Set down the entries exactly. No line may differ from its source.

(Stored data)
:::

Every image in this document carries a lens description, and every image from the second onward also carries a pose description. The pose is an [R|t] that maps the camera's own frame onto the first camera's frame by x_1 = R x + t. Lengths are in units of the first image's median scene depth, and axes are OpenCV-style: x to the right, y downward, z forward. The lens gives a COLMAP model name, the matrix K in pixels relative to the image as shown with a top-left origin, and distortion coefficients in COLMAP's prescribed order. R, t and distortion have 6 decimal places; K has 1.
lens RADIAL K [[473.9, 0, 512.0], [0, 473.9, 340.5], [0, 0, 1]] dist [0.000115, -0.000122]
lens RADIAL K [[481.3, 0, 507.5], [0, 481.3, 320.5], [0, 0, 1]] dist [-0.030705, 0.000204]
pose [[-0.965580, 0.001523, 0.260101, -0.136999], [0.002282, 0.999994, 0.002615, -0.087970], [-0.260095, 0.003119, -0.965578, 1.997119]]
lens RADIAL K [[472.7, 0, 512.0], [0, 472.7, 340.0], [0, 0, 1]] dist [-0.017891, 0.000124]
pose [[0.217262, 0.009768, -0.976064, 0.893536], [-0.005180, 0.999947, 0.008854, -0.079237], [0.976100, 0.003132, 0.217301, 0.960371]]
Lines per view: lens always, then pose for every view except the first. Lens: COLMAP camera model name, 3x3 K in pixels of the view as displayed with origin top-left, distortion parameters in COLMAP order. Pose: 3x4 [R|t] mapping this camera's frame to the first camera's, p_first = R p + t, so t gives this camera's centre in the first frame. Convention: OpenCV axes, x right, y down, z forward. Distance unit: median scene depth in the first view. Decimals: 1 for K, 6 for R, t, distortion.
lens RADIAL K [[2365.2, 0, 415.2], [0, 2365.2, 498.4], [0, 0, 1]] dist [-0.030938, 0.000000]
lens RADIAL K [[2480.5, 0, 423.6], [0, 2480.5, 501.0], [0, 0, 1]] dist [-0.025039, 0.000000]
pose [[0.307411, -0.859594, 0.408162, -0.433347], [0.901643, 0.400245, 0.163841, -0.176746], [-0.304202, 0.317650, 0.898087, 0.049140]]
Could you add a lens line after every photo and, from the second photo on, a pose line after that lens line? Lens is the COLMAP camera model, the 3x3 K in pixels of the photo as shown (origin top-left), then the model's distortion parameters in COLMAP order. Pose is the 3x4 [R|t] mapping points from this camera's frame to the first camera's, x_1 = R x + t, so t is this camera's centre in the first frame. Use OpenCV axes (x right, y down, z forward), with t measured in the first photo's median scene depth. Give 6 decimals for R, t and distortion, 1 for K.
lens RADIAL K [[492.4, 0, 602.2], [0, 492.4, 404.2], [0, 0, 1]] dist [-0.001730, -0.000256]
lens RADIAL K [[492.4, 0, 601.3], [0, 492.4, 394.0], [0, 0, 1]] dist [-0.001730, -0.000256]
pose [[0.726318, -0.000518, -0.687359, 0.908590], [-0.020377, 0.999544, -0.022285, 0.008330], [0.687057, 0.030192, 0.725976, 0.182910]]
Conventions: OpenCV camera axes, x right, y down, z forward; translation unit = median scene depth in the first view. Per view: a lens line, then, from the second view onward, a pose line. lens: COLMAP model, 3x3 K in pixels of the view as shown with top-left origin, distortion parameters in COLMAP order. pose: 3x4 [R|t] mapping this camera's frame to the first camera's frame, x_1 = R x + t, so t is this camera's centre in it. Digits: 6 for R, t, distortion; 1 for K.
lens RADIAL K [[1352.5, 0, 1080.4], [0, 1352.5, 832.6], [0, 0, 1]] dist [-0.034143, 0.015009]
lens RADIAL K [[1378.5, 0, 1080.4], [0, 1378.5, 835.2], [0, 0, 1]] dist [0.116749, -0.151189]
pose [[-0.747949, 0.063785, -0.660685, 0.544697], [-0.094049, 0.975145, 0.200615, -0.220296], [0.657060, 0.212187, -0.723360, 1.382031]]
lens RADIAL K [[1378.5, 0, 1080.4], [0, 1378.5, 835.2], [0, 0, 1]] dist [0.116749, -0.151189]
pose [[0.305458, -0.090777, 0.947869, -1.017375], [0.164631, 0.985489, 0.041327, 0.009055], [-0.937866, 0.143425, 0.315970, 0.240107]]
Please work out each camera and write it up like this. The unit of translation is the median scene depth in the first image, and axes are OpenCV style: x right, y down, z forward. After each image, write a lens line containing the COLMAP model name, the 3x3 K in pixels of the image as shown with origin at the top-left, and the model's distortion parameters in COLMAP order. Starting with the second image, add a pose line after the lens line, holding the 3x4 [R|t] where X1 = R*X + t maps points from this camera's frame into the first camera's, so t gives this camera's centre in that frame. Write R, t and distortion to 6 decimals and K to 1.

:::

### Written answer:
Every image in this document carries a lens description, and every image from the second onward also carries a pose description. The pose is an [R|t] that maps the camera's own frame onto the first camera's frame by x_1 = R x + t. Lengths are in units of the first image's median scene depth, and axes are OpenCV-style: x to the right, y downward, z forward. The lens gives a COLMAP model name, the matrix K in pixels relative to the image as shown with a top-left origin, and distortion coefficients in COLMAP's prescribed order. R, t and distortion have 6 decimal places; K has 1.
lens RADIAL K [[473.9, 0, 512.0], [0, 473.9, 340.5], [0, 0, 1]] dist [0.000115, -0.000122]
lens RADIAL K [[481.3, 0, 507.5], [0, 481.3, 320.5], [0, 0, 1]] dist [-0.030705, 0.000204]
pose [[-0.965580, 0.001523, 0.260101, -0.136999], [0.002282, 0.999994, 0.002615, -0.087970], [-0.260095, 0.003119, -0.965578, 1.997119]]
lens RADIAL K [[472.7, 0, 512.0], [0, 472.7, 340.0], [0, 0, 1]] dist [-0.017891, 0.000124]
pose [[0.217262, 0.009768, -0.976064, 0.893536], [-0.005180, 0.999947, 0.008854, -0.079237], [0.976100, 0.003132, 0.217301, 0.960371]]
Lines per view: lens always, then pose for every view except the first. Lens: COLMAP camera model name, 3x3 K in pixels of the view as displayed with origin top-left, distortion parameters in COLMAP order. Pose: 3x4 [R|t] mapping this camera's frame to the first camera's, p_first = R p + t, so t gives this camera's centre in the first frame. Convention: OpenCV axes, x right, y down, z forward. Distance unit: median scene depth in the first view. Decimals: 1 for K, 6 for R, t, distortion.
lens RADIAL K [[2365.2, 0, 415.2], [0, 2365.2, 498.4], [0, 0, 1]] dist [-0.030938, 0.000000]
lens RADIAL K [[2480.5, 0, 423.6], [0, 2480.5, 501.0], [0, 0, 1]] dist [-0.025039, 0.000000]
pose [[0.307411, -0.859594, 0.408162, -0.433347], [0.901643, 0.400245, 0.163841, -0.176746], [-0.304202, 0.317650, 0.898087, 0.049140]]
Could you add a lens line after every photo and, from the second photo on, a pose line after that lens line? Lens is the COLMAP camera model, the 3x3 K in pixels of the photo as shown (origin top-left), then the model's distortion parameters in COLMAP order. Pose is the 3x4 [R|t] mapping points from this camera's frame to the first camera's, x_1 = R x + t, so t is this camera's centre in the first frame. Use OpenCV axes (x right, y down, z forward), with t measured in the first photo's median scene depth. Give 6 decimals for R, t and distortion, 1 for K.
lens RADIAL K [[492.4, 0, 602.2], [0, 492.4, 404.2], [0, 0, 1]] dist [-0.001730, -0.000256]
lens RADIAL K [[492.4, 0, 601.3], [0, 492.4, 394.0], [0, 0, 1]] dist [-0.001730, -0.000256]
pose [[0.726318, -0.000518, -0.687359, 0.908590], [-0.020377, 0.999544, -0.022285, 0.008330], [0.687057, 0.030192, 0.725976, 0.182910]]
Conventions: OpenCV camera axes, x right, y down, z forward; translation unit = median scene depth in the first view. Per view: a lens line, then, from the second view onward, a pose line. lens: COLMAP model, 3x3 K in pixels of the view as shown with top-left origin, distortion parameters in COLMAP order. pose: 3x4 [R|t] mapping this camera's frame to the first camera's frame, x_1 = R x + t, so t is this camera's centre in it. Digits: 6 for R, t, distortion; 1 for K.
lens RADIAL K [[1352.5, 0, 1080.4], [0, 1352.5, 832.6], [0, 0, 1]] dist [-0.034143, 0.015009]
lens RADIAL K [[1378.5, 0, 1080.4], [0, 1378.5, 835.2], [0, 0, 1]] dist [0.116749, -0.151189]
pose [[-0.747949, 0.063785, -0.660685, 0.544697], [-0.094049, 0.975145, 0.200615, -0.220296], [0.657060, 0.212187, -0.723360, 1.382031]]
lens RADIAL K [[1378.5, 0, 1080.4], [0, 1378.5, 835.2], [0, 0, 1]] dist [0.116749, -0.151189]
pose [[0.305458, -0.090777, 0.947869, -1.017375], [0.164631, 0.985489, 0.041327, 0.009055], [-0.937866, 0.143425, 0.315970, 0.240107]]
Please work out each camera and write it up like this. The unit of translation is the median scene depth in the first image, and axes are OpenCV style: x right, y down, z forward. After each image, write a lens line containing the COLMAP model name, the 3x3 K in pixels of the image as shown with origin at the top-left, and the model's distortion parameters in COLMAP order. Starting with the second image, add a pose line after the lens line, holding the 3x4 [R|t] where X1 = R*X + t maps points from this camera's frame into the first camera's, so t gives this camera's centre in that frame. Write R, t and distortion to 6 decimals and K to 1.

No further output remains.